Your Our eyes deceive you Us, use The Force
(Reader Note: this is a technical/wonk-ish post about statistical models)
Filing under further correction/un-retraction. The R^2 values for the two separate groups are 0.08 and 0.10 for Egal. Communitarian and Hier. Individualist respectively. Much much lower than the original 0.45 reported. Significantly non-zero? yes, I misspoke claiming there was “zero” relationship. But it is clearly not where most of the information is.
Filing under Corrections/Retractions/Additions. Professor Kahan took an interest in the position I was trying to make and we had a nice and long conversation through email. He brought up a lot of good points challenging my simulation, and even provided me with some data! (which I’ll take a look at soon) I have left my post unedited and posted his very thoughtful response in its entirety down below. I maintain that the original question of “who are these outliers” is specifically looking for people whose environmental risk perceptions are the opposite sign of their cohort’s (those are the ones circled after all). This implies that we have a grouping or classification question asking for conditional relationships that generate outliers. In the end, I think we agree that an OLS might not be the best way to attack this. In order for me to accurately test my ideas, Kahan has graciously offered to provide me with any data that I’d like. This will be fun.
This past week, professor Dan Kahan made a post over on the blog of Yale’s Cultural Cognition Project. In it he challenges readers to formulate a hypothesis that explains outliers in a data set. He sets it up as follows:
Here is a scatter plot that arrays about 1000 “egalitarian communitarian” (green) and “hierarchical individualist” (black) outlooks (determined by their score in relation to the mean on the “hierarchy-egalitarian” and “individualist-communitarian” worldview scales) in relation to their environmental risk perceptions, which are measured with an aggregate Likert scale that combines responses to the “industrial strength” risk perception measure as applied to global warming, nuclear power, air pollution, fracking, and second-hand cigarette smoke (Cronbach’s alpha = 0.89).
You can see how strongly correlated the cultural outlooks are with risk perceptions.
When I regress the environmental risk perception measure on the cultural outlook scales (using the entire N = 1928 sample), I get an “impressively large!” R^2 = 0.45 (to me, any R^2 that is higher than that for viagra use in explaining abatement of “male sexual dysfunction” is “impressively large!”). That means 45% of the variance is accounted for by cultural worldviews — & necessary that 55% of the variance is still to be “explained.”

▸ SUPPLIED DATA

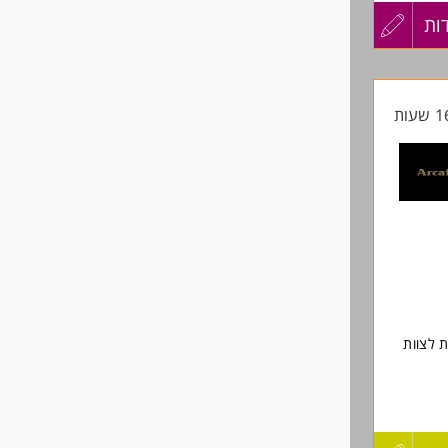
ות
עדכון
קורות
החיים
לפני
שליחה
 לצוות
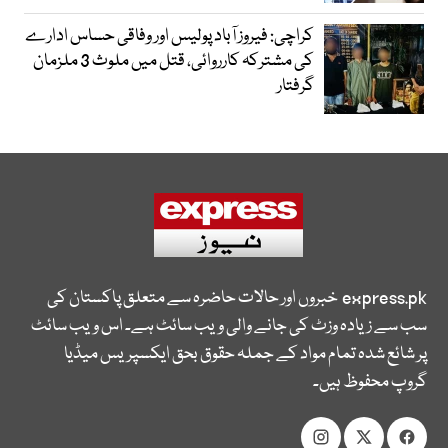
کراچی: فیروز آباد پولیس اور وفاقی حساس ادارے
کی مشترکہ کارروائی، قتل میں ملوث 3 ملزمان
گرفتار
express.pk
خبروں اور حالات حاضرہ سے متعلق پاکستان کی
سب سے زیادہ وزٹ کی جانے والی ویب سائٹ ہے۔ اس ویب سائٹ
پر شائع شدہ تمام مواد کے جملہ حقوق بحق ایکسپریس میڈیا
گروپ محفوظ ہیں۔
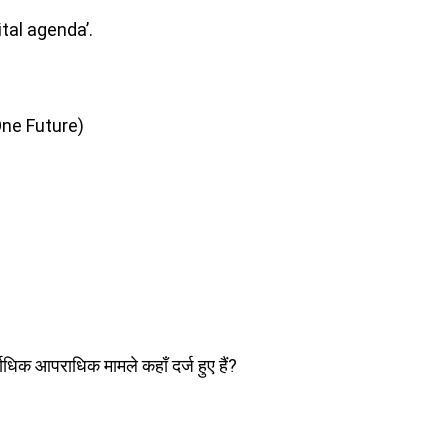
ital agenda’.
One Future)
धिक आपराधिक मामले कहाँ दर्ज हुए हैं?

▸ WHAT YOU NEED TO DO
**A.** Answer these three questions from the statistical-models post:
(i) What R^2 values are given for the two separate groups?
(ii) On which blog did professor Dan Kahan make his post?
(iii) What Cronbach's alpha is reported for the environmental risk perception scale?
**B.** Rewrite the entries from the line with "کراچی: فیروز آباد پولیس اور وفاقی حساس ادارے" through the end of the entries, replacing "ویب سائٹ" with "پورٹل" and keeping everything else the same. Leave the pictures out of your answer.
These entries have no connection to the statistical-models post.

▸ RESULTS IN ORDER
**A.**
(i) 0.08 for Egal. Communitarian and 0.10 for Hier. Individualist.
(ii) The blog of Yale's Cultural Cognition Project.
(iii) 0.89.

**B.**
کراچی: فیروز آباد پولیس اور وفاقی حساس ادارے
کی مشترکہ کارروائی، قتل میں ملوث 3 ملزمان
گرفتار
express.pk
خبروں اور حالات حاضرہ سے متعلق پاکستان کی
سب سے زیادہ وزٹ کی جانے والی پورٹل ہے۔ اس پورٹل
پر شائع شدہ تمام مواد کے جملہ حقوق بحق ایکسپریس میڈیا
گروپ محفوظ ہیں۔
ital agenda’.
One Future)
धिक आपराधिक मामले कहाँ दर्ज हुए हैं?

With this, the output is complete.